# Change of Variables

1. Feb 19, 2015

### frzncactus

1. The problem statement, all variables and given/known data
Use a change of variable to show that
$\int_0^{\infty} \frac{dx}{1+x^2} = 2\int_0^1\frac{dx}{1+x^2}$

Please note: the point of this exercise is to change the bounds of the integral to be finite to allow numerical estimation, as opposed to directly solving the integral.

2. Relevant equations
See problem statement.

3. The attempt at a solution
It's obvious to me that the left-hand side (LHS) integral can be split into two:
$\int_0^{\infty} \frac{dx}{1+x^2}$ [1]
= $\int_0^1 \frac{dx}{1+x^2} + \int_1^{\infty}\frac{dx}{1+x^2}$ [2]
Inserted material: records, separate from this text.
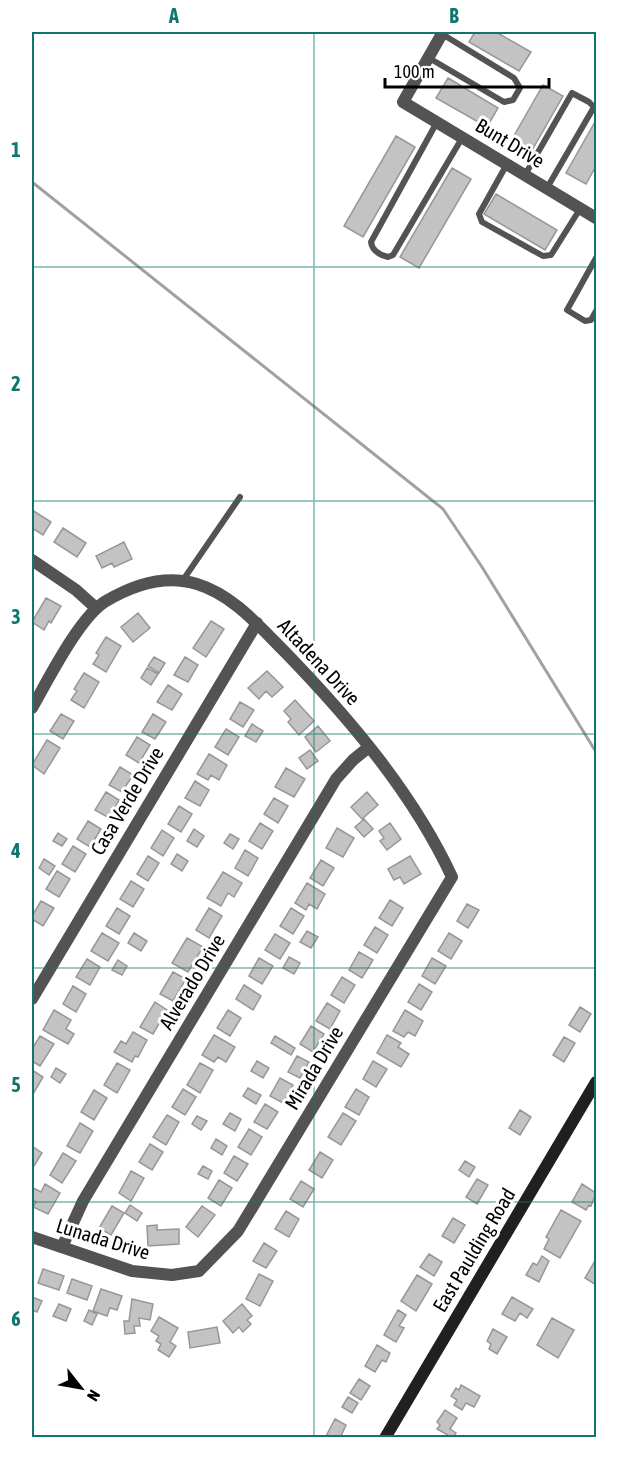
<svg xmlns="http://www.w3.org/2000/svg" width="628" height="1469" viewBox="0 0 628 1469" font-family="'Asap Condensed',sans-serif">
	<rect width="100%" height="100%" fill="#fff"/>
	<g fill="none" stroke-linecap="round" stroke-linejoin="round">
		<!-- stream -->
		<path stroke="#a1a1a1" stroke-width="3" d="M32,182L443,509L482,567L596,752"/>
	</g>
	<!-- building -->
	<path fill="#c3c3c3" stroke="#979797" stroke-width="1.5" d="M475,32H496L531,52L519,71L469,42Z
		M448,78L498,108L487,127L436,98Z
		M543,85L563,96L531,152L511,141Z
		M596,120V166L586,184L566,173Z
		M396,136L415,147L363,237L344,226Z
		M452,168L471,179L419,268L400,257Z
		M496,194L557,230L545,250L484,214Z
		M32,510L51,522L43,535L32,528Z
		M63,528L86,543L77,557L54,542Z
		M124,542L132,559L114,567L112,563L102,568L96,556Z
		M46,598L61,606L51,623L49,621L44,630L32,622Z
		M138,613L150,628L133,642L121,627Z
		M211,621L224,629L206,657L193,648Z
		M106,637L121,646L106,672L93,664L99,655L96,653Z
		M154,657L165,663L159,673L148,666Z
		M185,657L198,665L188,682L174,675Z
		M147,668L158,674L151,685L141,678Z
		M267,671L283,687L272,697L266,691L259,699L248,688Z
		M84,673L99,682L84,708L71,700L77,691L74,689Z
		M168,685L182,694L172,710L157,702Z
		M295,700L314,721L299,735L288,722L291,719L284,711Z
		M240,702L254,710L243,727L230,719Z
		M61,714L74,721L63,739L50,731Z
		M153,714L166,722L155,739L142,732Z
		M252,724L263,731L256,742L245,736Z
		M318,726L330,741L316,752L305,737Z
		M226,729L239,737L228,755L215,747Z
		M137,737L150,745L139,763L126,755Z
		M47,740L60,748L44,774L32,765Z
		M310,750L318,761L307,769L299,758Z
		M209,754L227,765L219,780L211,775L208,780L197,774Z
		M120,767L133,775L122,792L109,785Z
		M286,768L305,779L294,797L275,787Z
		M195,781L209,790L200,806L185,798Z
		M106,792L119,800L109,818L95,810Z
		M367,792L378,805L362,819L351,807Z
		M274,798L288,806L278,823L264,814Z
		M179,806L192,814L181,832L168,824Z
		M364,819L373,829L364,837L355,827Z
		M88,821L101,829L90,847L77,839Z
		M260,823L273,831L262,849L249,841Z
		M390,823L401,839L387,850L380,841L384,838L379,831Z
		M337,828L354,838L343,857L326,848Z
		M194,829L204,836L197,847L187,841Z
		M162,830L174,838L163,856L151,848Z
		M58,833L67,839L62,846L53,841Z
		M230,834L239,839L233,849L224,843Z
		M73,846L86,854L75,872L62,864Z
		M245,850L258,858L248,876L235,868Z
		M177,854L188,861L182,871L171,864Z
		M148,856L159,863L148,881L137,874Z
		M410,856L421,874L404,884L400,877L394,880L388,869Z
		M44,859L55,866L49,875L39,868Z
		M321,860L334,868L323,886L310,878Z
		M57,871L70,879L59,897L46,889Z
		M223,872L242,883L234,897L228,893L221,906L207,898Z
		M131,881L144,889L133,907L120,899Z
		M307,883L325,894L317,909L309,904L306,910L295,903Z
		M390,900L403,908L392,926L379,918Z
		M41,901L54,908L43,926L32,919V916Z
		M467,904L479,910L468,928L457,921Z
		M117,908L130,916L119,934L106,926Z
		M209,908L222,916L209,938L196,930Z
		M291,908L304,916L293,934L280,926Z
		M375,927L388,935L377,953L364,945Z
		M307,931L318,937L311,948L300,942Z
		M102,933L119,943L108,961L91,951Z
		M134,933L147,941L141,951L128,943Z
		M449,933L462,941L451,959L438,951Z
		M275,934L290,943L280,959L265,950Z
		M187,938L203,947L188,972L172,963Z
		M359,952L373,960L362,978L349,970Z
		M289,957L300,963L294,974L283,968Z
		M259,958L273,966L262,984L249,976Z
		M432,958L446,966L435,984L422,976Z
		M87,959L100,967L90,985L76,977Z
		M118,960L127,966L122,975L112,970Z
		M173,972L186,979L173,1001L160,994Z
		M342,977L355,985L344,1003L331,995Z
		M419,984L432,992L421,1010L408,1002Z
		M244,985L261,996L253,1010L236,999Z
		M73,986L86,994L76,1012L63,1004Z
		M155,1002L167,1010L153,1034L140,1027Z
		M327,1003L340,1011L330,1029L316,1021Z
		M580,1007L591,1014L580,1032L569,1025Z
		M54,1010L71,1020L66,1029L74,1034L68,1044L43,1030Z
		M228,1010L241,1018L230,1036L217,1028Z
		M405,1010L423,1021L415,1036L408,1032L404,1037L393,1031Z
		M311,1026L324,1034L313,1052L300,1044Z
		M133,1032L147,1040L138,1057L135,1056L132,1062L114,1052L121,1041L126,1044Z
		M214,1035L235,1047L226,1062L218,1057L214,1062L202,1055Z
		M387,1035L401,1043L398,1047L409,1054L401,1067L377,1053Z
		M40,1036L54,1044L40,1066L32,1061V1049Z
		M275,1036L295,1048L291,1055L271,1043Z
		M564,1037L575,1043L564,1062L553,1055Z
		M297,1056L309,1062L300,1078L288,1072Z
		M257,1061L269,1068L263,1078L251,1071Z
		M373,1061L387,1069L376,1087L363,1079Z
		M117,1063L130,1070L117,1093L104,1085Z
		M200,1063L213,1070L200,1093L187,1085Z
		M56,1068L66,1074L60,1083L51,1077Z
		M32,1070L43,1077L32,1096Z
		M280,1078L293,1085L283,1103L270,1096Z
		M248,1088L261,1095L256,1104L243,1096Z
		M183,1089L196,1097L185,1115L172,1107Z
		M356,1089L369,1097L359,1115L345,1107Z
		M94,1090L107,1098L94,1120L81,1112Z
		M265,1104L278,1112L267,1129L254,1122Z
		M520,1110L531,1117L520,1135L509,1128Z
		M230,1113L241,1119L235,1131L223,1124Z
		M343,1113L356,1121L341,1145L328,1137Z
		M167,1115L179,1122L166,1145L153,1137Z
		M197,1116L207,1121L201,1130L192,1124Z
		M80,1123L93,1131L80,1153L67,1146Z
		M249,1129L262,1137L251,1155L238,1147Z
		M216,1139L227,1146L222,1155L211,1148Z
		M150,1144L163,1152L152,1170L139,1162Z
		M32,1146L42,1153L34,1166L32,1165Z
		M320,1152L333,1160L322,1178L309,1170Z
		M63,1153L76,1161L62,1183L50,1175Z
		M234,1156L248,1164L237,1181L224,1173Z
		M465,1161L475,1167L469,1177L459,1170Z
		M203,1166L212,1171L208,1179L198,1174Z
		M131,1171L144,1178L131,1201L119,1193Z
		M477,1179L488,1185L477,1204L466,1197Z
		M219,1180L232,1188L221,1206L208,1198Z
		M301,1181L314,1189L303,1207L290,1199Z
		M45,1184L60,1193L48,1214L33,1207L36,1202L32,1200L33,1188L41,1192Z
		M582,1184L596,1193L591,1206L589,1205L586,1210L572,1202Z
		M130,1205L142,1213L137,1221L125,1213Z
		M112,1206L124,1213L111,1235L99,1228Z
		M202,1206L215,1215L198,1237L186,1227Z
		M561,1210L581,1221L560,1258L544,1249L549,1239L546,1237Z
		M286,1211L299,1219L289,1237L275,1229Z
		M453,1218L465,1225L454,1243L442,1236Z
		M157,1225V1230L179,1229V1244L148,1246L147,1226Z
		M264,1243L277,1251L266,1268L253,1261Z
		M429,1254L442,1262L434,1276L420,1267Z
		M542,1256L549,1261L539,1282L526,1275L533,1263L537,1265Z
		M596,1259V1285L585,1278Z
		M43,1269L64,1276L59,1290L38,1283Z
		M259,1274L273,1281L260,1306L246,1299Z
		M417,1275L432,1284L416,1311L401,1301Z
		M72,1279L92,1286L87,1300L67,1293Z
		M101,1289L122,1296L117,1310L110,1308L107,1316L93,1311Z
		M32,1297L42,1301L37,1312L32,1310Z
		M512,1297L533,1309L527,1318L520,1313L515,1321L502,1314Z
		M132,1299L153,1304L150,1320L139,1318L140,1326H134L135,1333L125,1334L124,1321H129Z
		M59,1304L71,1309L66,1321L53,1316Z
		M242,1304L252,1316L247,1320L251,1324L243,1332L239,1327L233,1333L223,1321Z
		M89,1310L97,1314L92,1325L84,1321Z
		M398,1310L406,1315L399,1326L404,1328L396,1342L384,1335Z
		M159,1317L178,1328L170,1342L176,1346L169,1357L158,1350L161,1344L156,1341L159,1336L151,1331Z
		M552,1318L574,1330L558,1358L537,1345Z
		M217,1327L220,1343L190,1348L188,1332Z
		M493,1329L507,1337L497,1354L489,1349L491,1344L487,1341Z
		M377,1345L390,1353L386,1362L382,1360L375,1372L365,1366Z
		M359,1379L370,1386L361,1400L350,1393Z
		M461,1385L480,1396L474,1407L466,1403L462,1410L454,1405L457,1400L451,1396L456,1388L459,1390Z
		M348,1397L358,1403L352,1413L342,1407Z
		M445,1410L457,1418L450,1429L456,1433L453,1438L437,1429L440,1425L437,1422Z
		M335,1419L346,1425L340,1438H328L326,1436Z"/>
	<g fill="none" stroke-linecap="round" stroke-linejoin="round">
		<!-- lane -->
		<path stroke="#535353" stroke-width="6" d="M429,58L504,102L513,100L520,88L514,78L442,34
			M437,122L371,242C372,251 380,255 388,257L393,255L462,138
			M507,164L479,214L482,222L543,256L551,255L580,209
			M525,175L572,93L589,102L594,107L547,188
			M596,258L567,310L585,321L591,320L596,311
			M183,580L240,497"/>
		<!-- street -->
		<path stroke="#535353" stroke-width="12" d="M443,32L403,102L596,218
			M32,560L76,590L96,608
			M32,708C48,680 80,616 106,601C133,585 165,574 197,584C233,595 259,626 285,652C349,718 413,793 452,877L238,1231L199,1271L172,1275L132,1271L32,1237
			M32,999L257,623
			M62,1247L83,1201L336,779L353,760L369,747"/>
		<!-- secondary -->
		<path stroke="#202020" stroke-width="12" d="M385,1438L596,1082"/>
	</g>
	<!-- grid -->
	<path fill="none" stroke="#0f766e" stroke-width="1.5" stroke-opacity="0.55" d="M314,32V1438M32,267H596M32,501H596M32,734H596M32,968H596M32,1202H596"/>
	<g text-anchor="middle" stroke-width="6" stroke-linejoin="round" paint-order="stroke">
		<!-- street labels -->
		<g font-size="20" fill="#000" stroke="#fff">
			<text transform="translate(510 143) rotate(31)" y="7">Bunt Drive</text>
			<text transform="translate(319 662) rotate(47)" y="7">Altadena Drive</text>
			<text transform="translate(127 801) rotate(-59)" y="7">Casa Verde Drive</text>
			<text transform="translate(192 982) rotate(-59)" y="7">Alverado Drive</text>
			<text transform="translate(314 1068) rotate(-59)" y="7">Mirada Drive</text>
			<text transform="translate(103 1239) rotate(17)" y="7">Lunada Drive</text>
			<text transform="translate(474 1250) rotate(-59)" y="7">East Paulding Road</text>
		</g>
	</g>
	<!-- border -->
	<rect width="628" height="1469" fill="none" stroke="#ffffff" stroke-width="66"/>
	<!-- north arrow -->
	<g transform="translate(81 1388) rotate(121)" stroke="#ffffff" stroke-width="4.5" paint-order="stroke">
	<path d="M0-4.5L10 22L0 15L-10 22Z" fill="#000000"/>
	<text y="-9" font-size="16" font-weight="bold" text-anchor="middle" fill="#000000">N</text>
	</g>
	<!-- scale -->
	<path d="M385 78v9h164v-9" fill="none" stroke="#000000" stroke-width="3"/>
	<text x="394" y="78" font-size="18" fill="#000000" stroke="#ffffff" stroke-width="4.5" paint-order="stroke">100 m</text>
	<rect x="33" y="33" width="562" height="1403" fill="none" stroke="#0f766e" stroke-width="2"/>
	<g font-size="20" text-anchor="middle" font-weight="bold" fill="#0f766e">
		<text x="174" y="23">A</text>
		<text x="454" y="23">B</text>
		<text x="16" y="157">1</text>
		<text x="16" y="391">2</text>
		<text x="16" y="624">3</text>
		<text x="16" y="858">4</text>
		<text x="16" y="1092">5</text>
		<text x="16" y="1326">6</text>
	</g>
</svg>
What remains is showing that
$\int_1^{\infty}\frac{dx}{1+x^2} = \int_0^1 \frac{dx}{1+x^2}$ [3]

My initial guess for a u-substitution is as follows:
$u = 1/x$
$du = x^{-2}dx$

Then the LHS of [3] becomes
$\int_1^{\infty}\frac{dx}{1+x^2}$
= $\int_1^0\frac{x^2}{1+x^2}du$
= $\int_1^0 1+\frac{x^2}{1+x^2}-\frac{1+x^2}{1+x^2}du$
= $\int_1^0 1-\frac{1}{1+x^2}du$
= $\int_1^0 du -\int_1^0\frac{1}{1+x^2}du$

...which looked halfway clever, but then the idea ran out of steam because of the incompatible u's and x's.

Last edited: Feb 19, 2015
2. Feb 19, 2015

### frzncactus

Aha! The last step was counterproductive. Instead, swapping x's for 1/u's and doing some algebra at the second-to-last step finishes the problem. Sorry about answering my own question, this problem has embarrassingly been bothering me for weeks. I'll leave this up here for the curious.

(Aside)
For anyone interested, it was from the book Street-Fighting Mathematics: The Art of Educated Guessing and Opportunistic Problem Solving by Sanjoy Mahajan.